JOMBANG, iNewsMojokerto.id - Gereja Kristen Jawi Wetan (GKJW) Jemaat Mojowarno Jombang mempunyai tradisi unik untuk mensyukuri kekayaan mereka, namanya tradisi unduh-unduh. Setiap tahun, tradisi ini digelar di halaman gereja dengan meriah.
Seperti hari ini, Minggu (12/5/2024). Meskipun diinisiasi oleh umat kristiani, namun pelaksanaan tradisi Unduh-unduh jemaat salah satu gereja tertua di Jawa Timur tersebut melibatkan seluruh lapisan masyarakat. Sikap toleransi antar umat beragama di wilayah itu cukup tinggi.
Ribuan masyarakat turut membaur dalam perayaan Unduh-unduh tersebut. Warga memadati jalan menyaksikan langsung berbagai hasil panen bumi seperti padi, sayur-sayuran, dan buah-buahan dihias di atas gerobak besar yang diarak dari gereja keliling kampung.

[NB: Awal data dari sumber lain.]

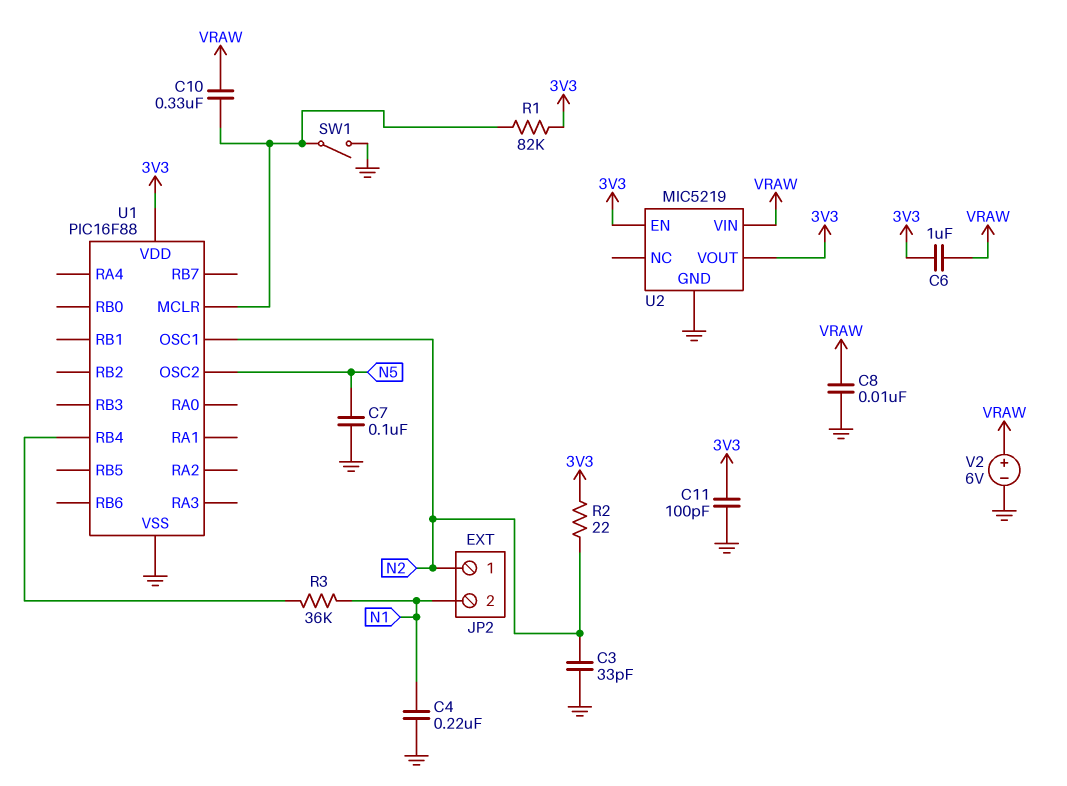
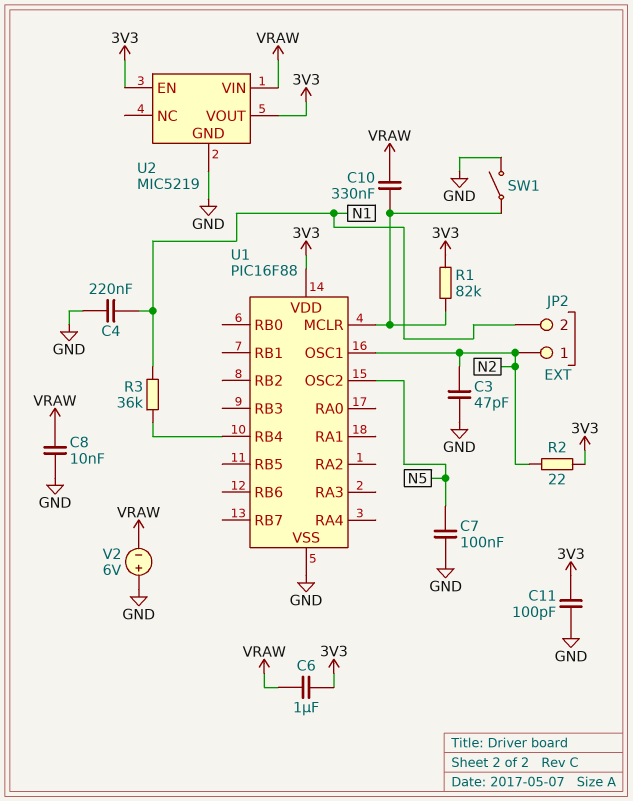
C3: 33pF (GND, N2) -> 47pF (GND, N2)
V2: 6V (plus VRAW, minus GND) -> 6V (plus GND, minus VRAW)

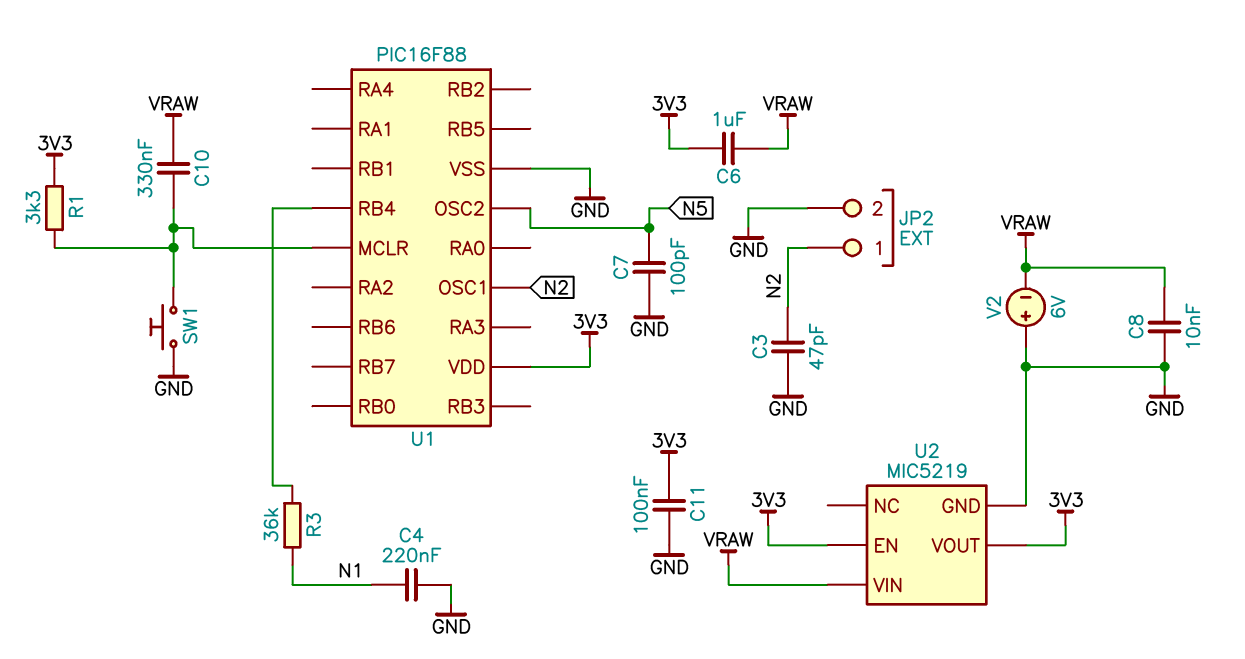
C7: 100nF (GND, N5) -> 100pF (GND, N5)
C11: 100pF (3V3, GND) -> 100nF (3V3, GND)
JP2 pin 2: N1 -> GND
R1: 82k (3V3, U1/MCLR) -> 3.3k (3V3, U1/MCLR)
R2: 22 (3V3, N2) -> none
SW1: switch (GND, U1/MCLR) -> button (GND, U1/MCLR)

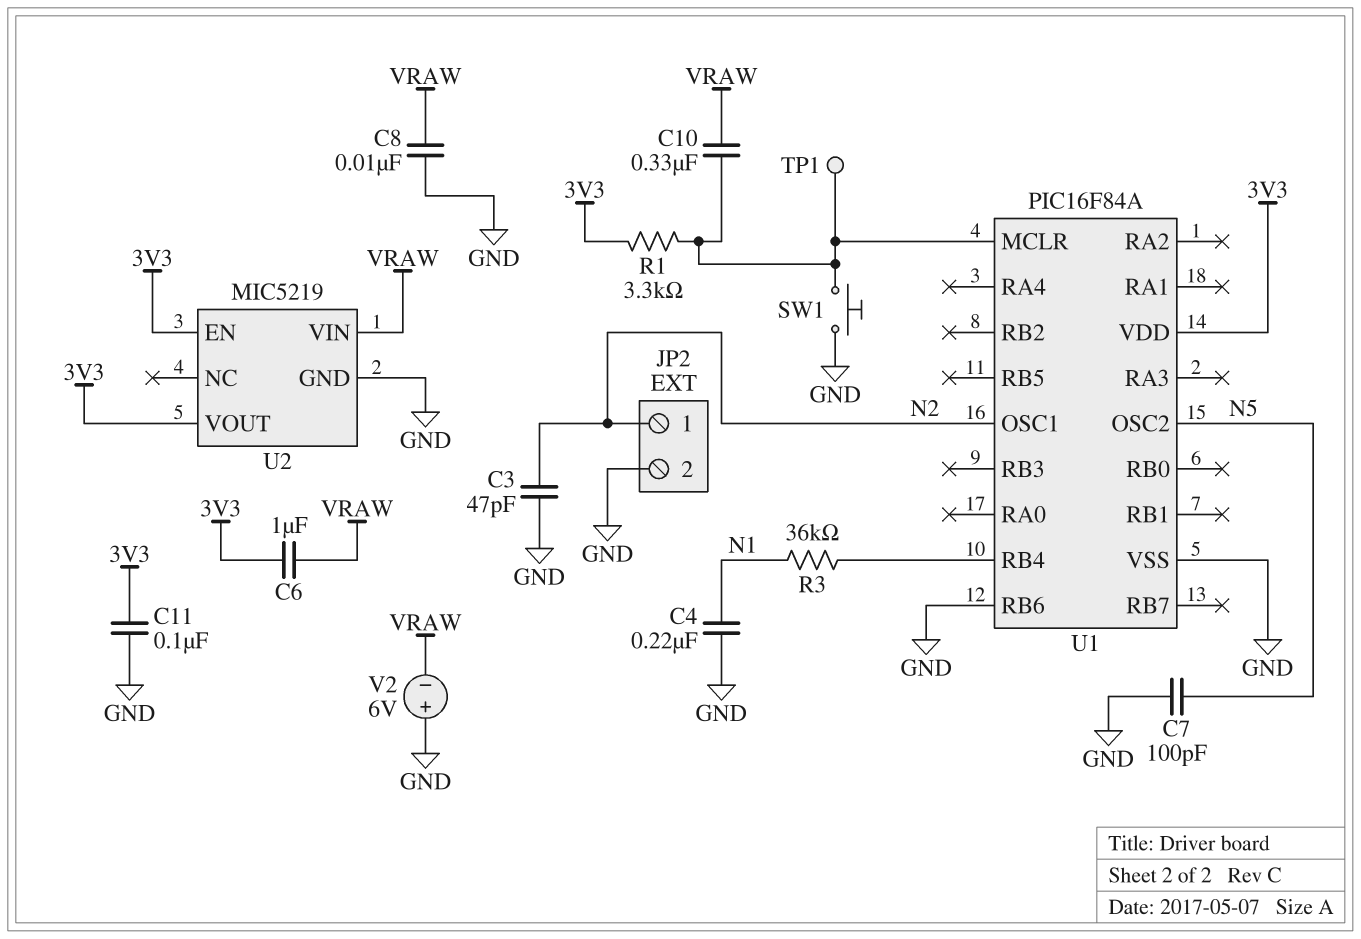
TP1: none -> test point (U1/MCLR)
U1: PIC16F88 -> PIC16F84A
U1 pin RB6: none -> GND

Tidak hanya hasil bumi berbagai hewan ternak turut diarak keliling. Ada tujuh blok unduh-unduh yang diarak. Yakni Blok Mojotengah, Blok Mojowarno, Blok Mojojejer, Blok Mojowangi, Blok Mojodukuh, Blok Mojoroto atau dari enam dusun di desa itu dan ditambah satu dari blok Rumah Sakit Kristen (RSK) Mojowarno.
Arak-arakan hasil panen juga diselingi budaya kesenian jaranan dan tarian remo sebagai wujud syukur sekaligus melestarikan budaya. Sejumlah jemaat juga tampak menggunakan pakaian-pakaian khas jawa (seperti udeng, kebaya, konde, sarung, batik), ada pula yang menggunakan kostum khas unduh-unduh.
"Perayaan Unduh-unduh seperti ini setiap tahun diadakan sebagai persembahan rasa syukur kami atas hasil panen," kata salah satu jemaat, Rudi, Minggu (12/5/2024).
Informasi yang dihimpun, tradisi perayaan unduh-unduh berasal dari kata mengunduh atau memetik. Tradisi ini digelar saat musim petik atau musim panen setiap tahun, sudah berlangsung sejak Mei 1939 silam.
Semua hasil bumi kemudian di lelang bebas kepada masyarakat. Hasil lelang itu akan digunakan untuk pengerjaan pelayanan gereja dan akan disalurkan kepada orang-orang yang membutuhkan. "Unduh-unduh ini juga mengajarkan kepada jemaat agar memiliki kepedulian terhadap gereja dan sesama umat manusia lainnya," kata jemaat lainnya.
Selain bermakna ungkapan syukur kepada Tuhan atas hasil panen melimpah selama satu tahun, keberadaannya juga sebagai salah satu cara agar budaya Jawa tetap lestari. "Tradisi seperti ini sangat luar biasa, bagaimana masyarakat di Kota Santri ini saling menghargai dan menghormati pada antarumat beragama," kata salah satu warga Jombang, Ahmad Saipul.